* **MATERIAL TO PROCESS**:

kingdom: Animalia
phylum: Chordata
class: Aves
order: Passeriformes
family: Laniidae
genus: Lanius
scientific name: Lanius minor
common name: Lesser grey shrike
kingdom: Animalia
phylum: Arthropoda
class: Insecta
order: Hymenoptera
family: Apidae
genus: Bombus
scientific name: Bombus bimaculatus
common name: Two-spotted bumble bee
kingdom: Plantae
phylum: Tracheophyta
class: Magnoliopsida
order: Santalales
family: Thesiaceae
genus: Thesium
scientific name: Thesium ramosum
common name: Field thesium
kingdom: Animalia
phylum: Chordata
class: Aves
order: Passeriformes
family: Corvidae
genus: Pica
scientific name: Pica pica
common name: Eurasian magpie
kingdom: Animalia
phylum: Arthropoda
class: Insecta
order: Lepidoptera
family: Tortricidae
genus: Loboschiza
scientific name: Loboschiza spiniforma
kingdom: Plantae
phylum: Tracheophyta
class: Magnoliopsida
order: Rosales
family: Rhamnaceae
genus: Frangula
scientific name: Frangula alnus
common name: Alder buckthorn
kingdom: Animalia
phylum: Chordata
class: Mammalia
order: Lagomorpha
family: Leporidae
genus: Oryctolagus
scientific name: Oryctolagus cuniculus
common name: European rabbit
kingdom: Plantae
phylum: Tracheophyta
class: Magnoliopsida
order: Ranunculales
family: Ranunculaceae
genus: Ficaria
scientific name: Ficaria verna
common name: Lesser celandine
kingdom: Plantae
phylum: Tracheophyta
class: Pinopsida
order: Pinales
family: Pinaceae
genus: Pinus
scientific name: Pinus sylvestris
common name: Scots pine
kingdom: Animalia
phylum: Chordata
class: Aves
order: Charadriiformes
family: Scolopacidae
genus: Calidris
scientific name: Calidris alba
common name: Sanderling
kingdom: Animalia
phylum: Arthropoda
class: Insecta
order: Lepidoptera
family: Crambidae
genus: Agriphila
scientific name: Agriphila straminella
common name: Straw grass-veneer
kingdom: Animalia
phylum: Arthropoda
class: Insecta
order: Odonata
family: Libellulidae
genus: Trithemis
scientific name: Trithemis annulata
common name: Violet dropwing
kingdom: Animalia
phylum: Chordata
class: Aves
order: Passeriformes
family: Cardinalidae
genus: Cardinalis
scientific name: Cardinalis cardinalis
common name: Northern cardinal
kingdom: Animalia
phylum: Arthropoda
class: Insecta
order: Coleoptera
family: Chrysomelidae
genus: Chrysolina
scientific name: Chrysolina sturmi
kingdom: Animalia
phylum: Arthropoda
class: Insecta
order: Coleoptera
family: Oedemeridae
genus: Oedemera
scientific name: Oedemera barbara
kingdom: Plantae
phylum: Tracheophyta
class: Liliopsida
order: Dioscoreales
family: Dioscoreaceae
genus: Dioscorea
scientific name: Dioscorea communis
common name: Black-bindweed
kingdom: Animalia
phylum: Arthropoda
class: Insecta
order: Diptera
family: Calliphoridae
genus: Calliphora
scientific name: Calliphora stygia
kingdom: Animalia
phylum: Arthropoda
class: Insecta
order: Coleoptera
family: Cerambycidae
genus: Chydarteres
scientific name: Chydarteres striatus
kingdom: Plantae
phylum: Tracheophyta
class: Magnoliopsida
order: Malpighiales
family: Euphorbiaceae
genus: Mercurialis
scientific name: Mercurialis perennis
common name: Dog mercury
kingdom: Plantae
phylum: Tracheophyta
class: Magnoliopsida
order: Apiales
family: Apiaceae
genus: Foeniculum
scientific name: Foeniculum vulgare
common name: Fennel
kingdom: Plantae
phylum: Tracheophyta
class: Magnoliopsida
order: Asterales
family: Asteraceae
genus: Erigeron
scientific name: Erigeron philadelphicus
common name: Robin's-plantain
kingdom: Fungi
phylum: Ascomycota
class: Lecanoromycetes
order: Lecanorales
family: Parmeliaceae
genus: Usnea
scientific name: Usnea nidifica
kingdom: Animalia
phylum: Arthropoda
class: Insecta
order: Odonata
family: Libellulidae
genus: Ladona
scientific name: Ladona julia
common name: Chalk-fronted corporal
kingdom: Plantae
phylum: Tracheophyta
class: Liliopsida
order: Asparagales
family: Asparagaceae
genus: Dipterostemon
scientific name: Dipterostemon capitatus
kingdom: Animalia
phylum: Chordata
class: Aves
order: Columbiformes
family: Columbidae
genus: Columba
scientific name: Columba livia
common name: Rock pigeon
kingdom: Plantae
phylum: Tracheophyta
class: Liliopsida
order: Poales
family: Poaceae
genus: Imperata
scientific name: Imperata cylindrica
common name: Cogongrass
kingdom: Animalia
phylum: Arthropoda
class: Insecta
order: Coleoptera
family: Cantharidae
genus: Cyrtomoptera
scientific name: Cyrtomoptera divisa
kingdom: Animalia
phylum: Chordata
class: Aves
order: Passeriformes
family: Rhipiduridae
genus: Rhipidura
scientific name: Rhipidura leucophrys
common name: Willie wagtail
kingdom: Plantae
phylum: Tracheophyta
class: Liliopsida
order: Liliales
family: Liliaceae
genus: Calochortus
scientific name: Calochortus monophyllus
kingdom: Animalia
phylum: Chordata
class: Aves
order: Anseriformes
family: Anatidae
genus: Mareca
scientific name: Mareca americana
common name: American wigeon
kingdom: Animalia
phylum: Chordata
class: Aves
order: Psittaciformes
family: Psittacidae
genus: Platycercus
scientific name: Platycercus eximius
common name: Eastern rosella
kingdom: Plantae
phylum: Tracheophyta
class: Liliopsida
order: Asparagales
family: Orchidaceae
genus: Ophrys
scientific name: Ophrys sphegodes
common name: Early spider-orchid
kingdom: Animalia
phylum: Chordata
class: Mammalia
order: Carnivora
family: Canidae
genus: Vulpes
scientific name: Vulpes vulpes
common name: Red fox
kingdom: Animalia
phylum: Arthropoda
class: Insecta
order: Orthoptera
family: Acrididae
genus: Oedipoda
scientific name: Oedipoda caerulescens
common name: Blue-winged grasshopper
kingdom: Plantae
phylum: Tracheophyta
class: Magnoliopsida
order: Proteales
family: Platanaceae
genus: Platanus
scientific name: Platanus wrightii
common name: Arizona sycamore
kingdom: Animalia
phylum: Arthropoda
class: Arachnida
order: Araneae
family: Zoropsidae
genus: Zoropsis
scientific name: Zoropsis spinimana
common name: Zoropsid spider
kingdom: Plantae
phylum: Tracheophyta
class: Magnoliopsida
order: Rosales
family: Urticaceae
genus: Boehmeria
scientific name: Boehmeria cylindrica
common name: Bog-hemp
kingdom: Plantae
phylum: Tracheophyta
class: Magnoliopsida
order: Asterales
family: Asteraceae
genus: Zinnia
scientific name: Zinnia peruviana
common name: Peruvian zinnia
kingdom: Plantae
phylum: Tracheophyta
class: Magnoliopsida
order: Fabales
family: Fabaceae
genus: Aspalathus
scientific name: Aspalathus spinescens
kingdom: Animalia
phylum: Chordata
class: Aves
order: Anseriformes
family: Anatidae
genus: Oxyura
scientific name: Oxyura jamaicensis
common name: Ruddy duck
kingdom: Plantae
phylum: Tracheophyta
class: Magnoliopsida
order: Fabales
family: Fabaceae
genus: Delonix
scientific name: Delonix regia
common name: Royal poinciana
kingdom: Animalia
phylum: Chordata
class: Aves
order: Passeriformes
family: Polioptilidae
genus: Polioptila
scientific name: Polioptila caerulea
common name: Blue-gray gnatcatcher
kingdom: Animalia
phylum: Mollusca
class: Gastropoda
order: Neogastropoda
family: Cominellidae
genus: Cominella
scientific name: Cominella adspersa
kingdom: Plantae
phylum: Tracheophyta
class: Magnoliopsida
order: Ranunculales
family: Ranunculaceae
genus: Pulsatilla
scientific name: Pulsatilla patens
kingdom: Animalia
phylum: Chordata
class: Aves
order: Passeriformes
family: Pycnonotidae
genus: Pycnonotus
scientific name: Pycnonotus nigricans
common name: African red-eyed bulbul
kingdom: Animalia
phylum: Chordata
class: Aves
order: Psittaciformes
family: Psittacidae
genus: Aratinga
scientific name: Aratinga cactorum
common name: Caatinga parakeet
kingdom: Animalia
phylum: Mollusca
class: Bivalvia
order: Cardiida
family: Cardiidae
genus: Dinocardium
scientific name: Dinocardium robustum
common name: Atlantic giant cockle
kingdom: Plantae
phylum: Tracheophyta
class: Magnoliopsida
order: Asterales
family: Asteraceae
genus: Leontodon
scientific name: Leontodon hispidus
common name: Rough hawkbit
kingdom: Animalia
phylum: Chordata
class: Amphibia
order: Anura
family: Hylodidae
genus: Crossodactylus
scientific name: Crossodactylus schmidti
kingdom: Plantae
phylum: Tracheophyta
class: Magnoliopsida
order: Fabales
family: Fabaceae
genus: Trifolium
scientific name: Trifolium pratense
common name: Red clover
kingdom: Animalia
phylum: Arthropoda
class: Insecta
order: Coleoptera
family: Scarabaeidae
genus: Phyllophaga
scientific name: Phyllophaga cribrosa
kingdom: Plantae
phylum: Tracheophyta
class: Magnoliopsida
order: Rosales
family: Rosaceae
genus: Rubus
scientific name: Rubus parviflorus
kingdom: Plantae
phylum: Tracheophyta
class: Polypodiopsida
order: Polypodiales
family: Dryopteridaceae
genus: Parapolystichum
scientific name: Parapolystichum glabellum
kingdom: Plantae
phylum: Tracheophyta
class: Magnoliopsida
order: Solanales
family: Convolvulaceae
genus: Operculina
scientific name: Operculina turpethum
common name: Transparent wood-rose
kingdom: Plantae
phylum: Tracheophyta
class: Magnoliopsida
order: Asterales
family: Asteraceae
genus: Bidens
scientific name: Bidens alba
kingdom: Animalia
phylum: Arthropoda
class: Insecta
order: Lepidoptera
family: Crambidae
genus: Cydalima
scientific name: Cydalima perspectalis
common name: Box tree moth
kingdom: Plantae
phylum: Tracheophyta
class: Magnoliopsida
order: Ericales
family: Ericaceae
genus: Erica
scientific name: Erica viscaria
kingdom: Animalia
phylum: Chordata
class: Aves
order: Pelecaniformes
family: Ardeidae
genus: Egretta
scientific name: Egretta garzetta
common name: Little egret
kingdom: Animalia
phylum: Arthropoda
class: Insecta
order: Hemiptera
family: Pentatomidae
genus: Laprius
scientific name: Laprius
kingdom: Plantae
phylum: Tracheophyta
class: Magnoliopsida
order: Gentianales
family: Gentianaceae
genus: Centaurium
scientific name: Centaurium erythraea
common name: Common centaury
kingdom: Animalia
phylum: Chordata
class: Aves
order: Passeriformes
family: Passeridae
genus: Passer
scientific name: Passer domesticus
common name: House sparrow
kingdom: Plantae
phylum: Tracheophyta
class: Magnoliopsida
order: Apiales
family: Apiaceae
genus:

* **WHAT TO PRODUCE**:
Give the lines from the line with "scientific name: Imperata cylindrica" to the line with "genus: Ophrys" again, swapping "common name" for "vernacular name" and leaving everything else unchanged.

* **EXERCISE ANSWER**:
scientific name: Imperata cylindrica
vernacular name: Cogongrass
kingdom: Animalia
phylum: Arthropoda
class: Insecta
order: Coleoptera
family: Cantharidae
genus: Cyrtomoptera
scientific name: Cyrtomoptera divisa
kingdom: Animalia
phylum: Chordata
class: Aves
order: Passeriformes
family: Rhipiduridae
genus: Rhipidura
scientific name: Rhipidura leucophrys
vernacular name: Willie wagtail
kingdom: Plantae
phylum: Tracheophyta
class: Liliopsida
order: Liliales
family: Liliaceae
genus: Calochortus
scientific name: Calochortus monophyllus
kingdom: Animalia
phylum: Chordata
class: Aves
order: Anseriformes
family: Anatidae
genus: Mareca
scientific name: Mareca americana
vernacular name: American wigeon
kingdom: Animalia
phylum: Chordata
class: Aves
order: Psittaciformes
family: Psittacidae
genus: Platycercus
scientific name: Platycercus eximius
vernacular name: Eastern rosella
kingdom: Plantae
phylum: Tracheophyta
class: Liliopsida
order: Asparagales
family: Orchidaceae
genus: Ophrys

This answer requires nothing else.